For the 14th consecutive year, the Playing For Life foundation is hosting its “100 Holes for Life” event at Promontory Golf Club
According to a recent study by BreastCancer.org, about 12% of women in America will develop invasive breast cancer in their lifetime. While many programs and foundations have sprouted up throughout the states to help fight this ongoing battle, Parkite Cynthia Brown, LPGA pro at Promontory Golf Club, has done her job to battle the illness.
As board chair and director of the Playing for Life Foundation in Park City, Brown and her six other board members have helped develop the concept of a “100 holes for life” event — a group of selected golfers will play 100 holes of golf with 98.9-percent of proceeds going to the fight against breast cancer.
“This is an extremely important event for us in our fight for life and against breast cancer,” Brown said. “Everyone on our board has a family member, friend or know of someone who’s been affected by this disease so finding a way to fight this was important to everyone.”

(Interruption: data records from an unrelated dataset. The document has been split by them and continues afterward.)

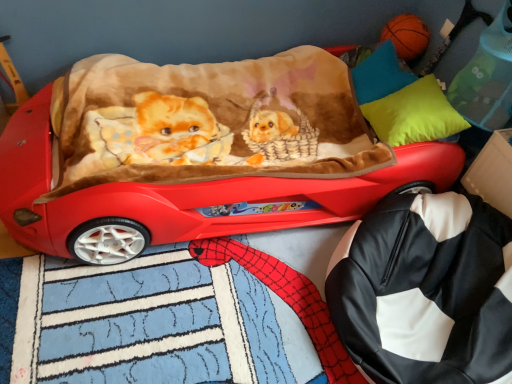
Question: Is black leather bag at lower right positioned with its back to matte blue pillow at upper right, the 2th pillow when ordered from bottom to top?

Choices:
 (A) yes
 (B) no

Answer: (B)

Question: Can you confirm if black leather bag at lower right is positioned to the right of matte blue pillow at upper right, the 2th pillow when ordered from bottom to top?

Choices:
 (A) no
 (B) yes

Answer: (B)

Question: Can you confirm if black leather bag at lower right is shorter than matte blue pillow at upper right, positioned as the 1th pillow in top-to-bottom order?

Choices:
 (A) no
 (B) yes

Answer: (A)

Question: Considering the relative sizes of black leather bag at lower right and matte blue pillow at upper right, the 2th pillow when ordered from bottom to top, in the image provided, is black leather bag at lower right thinner than matte blue pillow at upper right, the 2th pillow when ordered from bottom to top,?

Choices:
 (A) no
 (B) yes

Answer: (A)

Question: Can you confirm if black leather bag at lower right is positioned to the left of matte blue pillow at upper right, the 2th pillow when ordered from bottom to top?

Choices:
 (A) yes
 (B) no

Answer: (B)

Question: From the image's perspective, is matte blue pillow at upper right, the 2th pillow when ordered from bottom to top, positioned above or below black leather bag at lower right?

Choices:
 (A) above
 (B) below

Answer: (A)

Question: Relative to black leather bag at lower right, is matte blue pillow at upper right, the 2th pillow when ordered from bottom to top, in front or behind?

Choices:
 (A) behind
 (B) front

Answer: (A)

Question: Based on their sizes in the image, would you say matte blue pillow at upper right, the 2th pillow when ordered from bottom to top, is bigger or smaller than black leather bag at lower right?

Choices:
 (A) big
 (B) small

Answer: (B)

Question: In terms of height, does matte blue pillow at upper right, positioned as the 1th pillow in top-to-bottom order, look taller or shorter compared to black leather bag at lower right?

Choices:
 (A) short
 (B) tall

Answer: (A)

Question: From a real-world perspective, is matte blue pillow at upper right, the 2th pillow when ordered from bottom to top, above or below shiny red car at center?

Choices:
 (A) below
 (B) above

Answer: (B)

Question: Is point click(397, 77) positioned closer to the camera than point click(189, 216)?

Choices:
 (A) closer
 (B) farther

Answer: (B)

Question: From the image's perspective, relative to shiny red car at center, is matte blue pillow at upper right, positioned as the 1th pillow in top-to-bottom order, above or below?

Choices:
 (A) above
 (B) below

Answer: (A)

Question: Which is correct: matte blue pillow at upper right, positioned as the 1th pillow in top-to-bottom order, is inside shiny red car at center, or outside of it?

Choices:
 (A) inside
 (B) outside

Answer: (A)

Question: From the image's perspective, is shiny red car at center located above or below neon yellow fabric pillow at upper right, which ranks as the first pillow in bottom-to-top order?

Choices:
 (A) above
 (B) below

Answer: (B)

Question: From their relative heights in the image, would you say shiny red car at center is taller or shorter than neon yellow fabric pillow at upper right, the second pillow in the top-to-bottom sequence?

Choices:
 (A) short
 (B) tall

Answer: (B)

Brown, who has personally been affected by breast cancer, is one of the five golfers participating in the annual event at the Promontory Golf Course. Brown, along with Vaughn Robinson, director of Golf at Park City Golf Club, Tom Rogers, PGA pro at Promontory, Scott Flick, PGA pro at Jeremy Ranch Golf Club and Mike Perry, co-founder of Flower Power Co., will all tee off early Wednesday morning and play 100 holes of golf throughout the day.
“We are sponsored in many ways. … It can be from straight donations via check or from others who are pledging ‘X’ amount for every par, birdie or eagle carded throughout the day,” Brown said.
This the 14th year for the Playing For Life foundation, having come a long from the original event called the “Park City Ladies Invitational” over 15 years prior. It began as a tournament and ended with a derby and silent auction at night. Eventually it turned into finding and selling old clubs while Brown gave lessons before the 100 holes became an idea 14 years ago.
This is the 10th year the event has been held at Promontory, a place special to Brown because of the support received.
“Promontory has been amazing for us, really stepping up in a big way to make sure this event is as successful as it is,” Brown said. “Because we play 100 holes over a 12-16 hour period, the members at Promontory are so great at letting us play through so we can accomplish our goal.”
While the physical toll of playing so many hours is brutal for all involved, taking anywhere from 3-5 days to fully recover with massages and such, it in no way compares to what people living and surviving with breast cancer go through.
“We push through our pain because we understand what’s at stake for us playing,” Brown said. “We try to understand their struggles and issues but in truth, we have no idea so this is our way of giving back and supporting them.”
According to Brown, what separates the Playing For Life foundation from other organizations is that 98.9-percent of all proceeds go directly to benefiting breast cancer research for the purpose of finding a cure, cancer prevention, survivor care, support and treatment.
“Last year we did 75 free mammograms, some of which caught breast cancer early on and allowed those to be treated,” Brown said. “We also started our own program to provide mammogram awareness in Park City and Wasatch County.”